Van Dijk believes several other circular fertilizers could eventually reach the market, especially nitrogen-rich products recovered from sewage treatment (such as ammonium sulphate and ammonium nitrate) and the nutrient-rich sludge left after purifying wastewater from the food industry.
He says wider adoption depends on legal changes. While fertilizer granules made from incinerated sewage-sludge ash have been permitted since early 2024, many other recovered products are still excluded. One sticking point is that Dutch rules treat fertilizers derived from industrial wastewater as strictly as those from sewage sludge, even though wastewater from food processing is often much cleaner.
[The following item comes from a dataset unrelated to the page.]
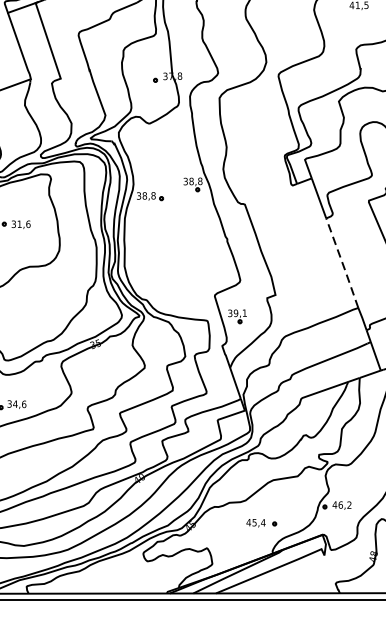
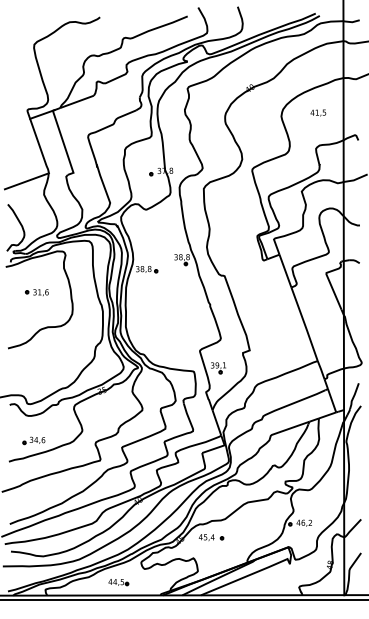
line: (343, 263) -> (305, 324), dashed -> solid
part: (261, 522) -> (211, 537), moved
part: (115, 577) -> (118, 582), added

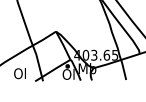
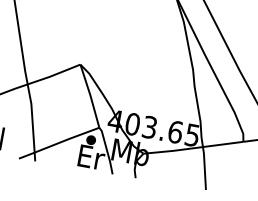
text: (68, 73) -> (90, 155), Ol -> Er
Van Dijk argues regulations should better reflect these differences, balancing safety with sustainability.
He is continuing to gather evidence on which circular fertilizers perform best and expects to share this year’s results in early 2026. He adds that public acceptance remains a hurdle: people often find the idea of using treated human waste unpleasant, even when treated urine is odorless and safe. In his view, these alternatives will be increasingly necessary as agriculture relies less on animal manure and inorganic fertilizer.
This research is being carried out in collaboration with KWR and LeAF, with funding from TKI Agri & Food and TKI Water Technology.